Your task:
The expected output is exactly the lines below, starting at the line with "Figure 58. Orbicular" and ending at the line with "Figures 1D- Final", both included; no other line belongs in it.

Exercise materials:
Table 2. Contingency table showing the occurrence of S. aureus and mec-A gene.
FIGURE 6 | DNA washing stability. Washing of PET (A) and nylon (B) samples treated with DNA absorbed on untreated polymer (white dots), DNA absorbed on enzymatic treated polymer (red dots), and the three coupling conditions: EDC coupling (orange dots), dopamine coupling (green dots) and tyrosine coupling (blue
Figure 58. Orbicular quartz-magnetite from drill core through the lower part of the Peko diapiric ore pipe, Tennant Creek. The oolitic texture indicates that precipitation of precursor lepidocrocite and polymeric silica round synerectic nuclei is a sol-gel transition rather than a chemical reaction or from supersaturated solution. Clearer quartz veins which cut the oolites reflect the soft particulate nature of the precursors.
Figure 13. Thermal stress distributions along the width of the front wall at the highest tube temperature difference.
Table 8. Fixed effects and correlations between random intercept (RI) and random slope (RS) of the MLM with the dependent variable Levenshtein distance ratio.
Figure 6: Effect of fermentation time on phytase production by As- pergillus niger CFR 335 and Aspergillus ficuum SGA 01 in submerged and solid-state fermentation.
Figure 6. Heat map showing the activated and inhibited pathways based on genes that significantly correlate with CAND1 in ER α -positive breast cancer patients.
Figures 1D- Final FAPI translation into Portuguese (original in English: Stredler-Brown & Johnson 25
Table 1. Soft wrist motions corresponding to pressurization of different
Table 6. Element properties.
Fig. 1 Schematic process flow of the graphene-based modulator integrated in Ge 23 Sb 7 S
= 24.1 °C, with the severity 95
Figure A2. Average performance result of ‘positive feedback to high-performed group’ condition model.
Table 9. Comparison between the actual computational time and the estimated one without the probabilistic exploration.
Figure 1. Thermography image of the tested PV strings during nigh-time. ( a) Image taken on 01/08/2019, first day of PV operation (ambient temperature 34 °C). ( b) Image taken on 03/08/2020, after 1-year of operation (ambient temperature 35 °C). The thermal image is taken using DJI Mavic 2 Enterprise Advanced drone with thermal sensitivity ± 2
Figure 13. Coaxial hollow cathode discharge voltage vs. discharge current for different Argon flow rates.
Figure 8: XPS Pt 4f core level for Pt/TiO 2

Solution to the exercise:
Figure 58. Orbicular quartz-magnetite from drill core through the lower part of the Peko diapiric ore pipe, Tennant Creek. The oolitic texture indicates that precipitation of precursor lepidocrocite and polymeric silica round synerectic nuclei is a sol-gel transition rather than a chemical reaction or from supersaturated solution. Clearer quartz veins which cut the oolites reflect the soft particulate nature of the precursors.
Figure 13. Thermal stress distributions along the width of the front wall at the highest tube temperature difference.
Table 8. Fixed effects and correlations between random intercept (RI) and random slope (RS) of the MLM with the dependent variable Levenshtein distance ratio.
Figure 6: Effect of fermentation time on phytase production by As- pergillus niger CFR 335 and Aspergillus ficuum SGA 01 in submerged and solid-state fermentation.
Figure 6. Heat map showing the activated and inhibited pathways based on genes that significantly correlate with CAND1 in ER α -positive breast cancer patients.
Figures 1D- Final FAPI translation into Portuguese (original in English: Stredler-Brown & Johnson 25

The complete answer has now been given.